“House master” is the name by which heads of Harvard’s halls of residence have been known since God was young. Well, no longer.
The name has now been abolished following a number of – justified! – complaints from students blessed with high racial sensitivity. The word ‘master’, they explained, evokes the time of slavery, when black people had to address their owners in this subservient manner.
This link, however indirect it may sound, is so traumatic that the more sensitive students can’t properly concentrate on immersing themselves in such time-honoured academic subjects as Condom Studies, the Jedi Way of Training, Philosophy and Star Trek, Harry Potter Studies and the History of Lace Knitting (such courses are indeed on offer at American universities; I didn’t make it up).
As someone who has devoted his whole life to the tireless fight for every good cause anybody puts up as such, I can only welcome this development. The nature of progress is such that people get more sensitive about more things, and surely heightened sensitivity is a sign of a well-developed personality.
My only regret is that this measure hasn’t gone far enough. However, one does have to start somewhere, and it’s the duty of older people like me to guide our brittle, delicate youngsters farther down the road leading to emotionally safe havens.
In that spirit I suggest that ‘house master’ be changed for ‘my main man’. Also, art courses must stop, effective immediately, talking about Old Masters. What’s wrong with Painters Who Have Been Dead for a Rather Long Time? Nothing at all, I dare say.

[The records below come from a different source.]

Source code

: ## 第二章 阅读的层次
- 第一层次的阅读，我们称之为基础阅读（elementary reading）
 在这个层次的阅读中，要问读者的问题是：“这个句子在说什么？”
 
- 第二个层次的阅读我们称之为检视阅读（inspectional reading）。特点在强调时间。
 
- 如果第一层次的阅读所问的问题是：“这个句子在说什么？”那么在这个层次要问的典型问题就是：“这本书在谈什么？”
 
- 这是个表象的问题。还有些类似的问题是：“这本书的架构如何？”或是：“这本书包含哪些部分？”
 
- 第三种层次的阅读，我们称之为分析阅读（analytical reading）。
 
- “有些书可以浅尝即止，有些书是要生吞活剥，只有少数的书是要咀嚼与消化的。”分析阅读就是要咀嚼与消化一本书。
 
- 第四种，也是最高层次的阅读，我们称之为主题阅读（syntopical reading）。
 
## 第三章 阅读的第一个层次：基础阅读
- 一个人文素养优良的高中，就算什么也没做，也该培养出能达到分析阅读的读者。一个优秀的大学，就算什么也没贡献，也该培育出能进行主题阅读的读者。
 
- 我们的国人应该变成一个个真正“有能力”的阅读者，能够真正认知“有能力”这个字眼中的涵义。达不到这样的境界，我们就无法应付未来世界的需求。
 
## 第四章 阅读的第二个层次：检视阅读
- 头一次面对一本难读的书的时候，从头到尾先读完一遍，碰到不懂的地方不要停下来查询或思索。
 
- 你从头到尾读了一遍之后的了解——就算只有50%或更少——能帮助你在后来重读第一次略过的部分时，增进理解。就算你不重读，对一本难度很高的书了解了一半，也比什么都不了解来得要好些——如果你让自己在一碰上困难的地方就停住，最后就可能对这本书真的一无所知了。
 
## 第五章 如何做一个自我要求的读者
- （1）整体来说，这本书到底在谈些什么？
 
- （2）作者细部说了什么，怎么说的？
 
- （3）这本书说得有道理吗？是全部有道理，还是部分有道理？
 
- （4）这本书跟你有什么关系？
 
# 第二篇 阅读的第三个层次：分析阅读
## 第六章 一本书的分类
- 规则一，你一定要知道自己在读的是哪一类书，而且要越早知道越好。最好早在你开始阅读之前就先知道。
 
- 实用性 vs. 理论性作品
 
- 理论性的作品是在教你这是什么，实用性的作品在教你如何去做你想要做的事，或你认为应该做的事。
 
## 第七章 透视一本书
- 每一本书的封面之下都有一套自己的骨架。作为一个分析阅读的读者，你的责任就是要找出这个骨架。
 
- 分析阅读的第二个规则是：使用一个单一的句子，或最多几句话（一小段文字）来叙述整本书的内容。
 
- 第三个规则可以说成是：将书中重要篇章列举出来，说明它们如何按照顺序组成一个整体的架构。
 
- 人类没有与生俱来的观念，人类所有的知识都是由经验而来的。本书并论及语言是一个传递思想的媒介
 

While we’re on the subject, what’s that with master’s degrees? What are these degrees in, slave driving? And don’t give me that bunk about the word deriving from the Latin word magister, meaning ‘teacher’. A trauma is anything the traumatised person says it is, and not every traumatised person should be expected to be up on Latin etymology.
Henceforth a Harvard MBA must, repeat must, become an Advanced Maven of Every Basic Attainment, AMOEBA for short.
Moving right along, a masterly performance by a musician must be referred to as a ‘cool gig, dude’. And if the musician then gives a master class it must be called a ‘mass class’, thus ridding the term of any racial connotations and also emphasising the mandatory egalitarian nature of any relationship between teacher and pupil.
A field of endeavour, or indeed a playing field, brings back the wounding memories of cotton fields south of the Mason-Dixon line, where Afro-Americans (who in those days were shamefully called something else) toiled under the blazing sun to the accompaniment of the whistling sounds produced by their overseers’ bullwhips.
May I suggest ‘my thing’ instead of ‘field of endeavour’ and ‘shake ‘n bake place’ for ‘playing field’? You’re free to come up with your own suggestions if you don’t like mine.
And while you’re at it, think also of an inoffensive term for ‘magnetic field’. ‘That magnetic thing’ works for me, but don’t let me prejudice your thinking.
It’s almost embarrassing to state the obvious, in this case that the word ‘cotton’ has no place in the proverbial groves, even if it only appears on the label inside a shirt collar. Students must be forbidden, on pain of expulsion, to wear cotton garments that run the risk of sending the more sensitive among them into an irreversible tailspin.
Lycra provides a perfect, tasteful substitute to the ‘c’ word, or else I’d recommend those shell suits that are so favoured in the urban hotbeds of sensitivity.
Well, I’m not proposing to mention every potentially offensive word that has no place in the academic vocabulary. My purpose is more modest: to congratulate the faculty of Harvard University on this progressive initiative and outline other possible avenues for advancing therapeutic lexicography.
It’s about time we whipped the English language into shape…. Oops, ever so sorry. Forget I said ‘whipped’. I’ll never forgive myself if I caused a Harvard student to roll on the floor frothing at the mouth.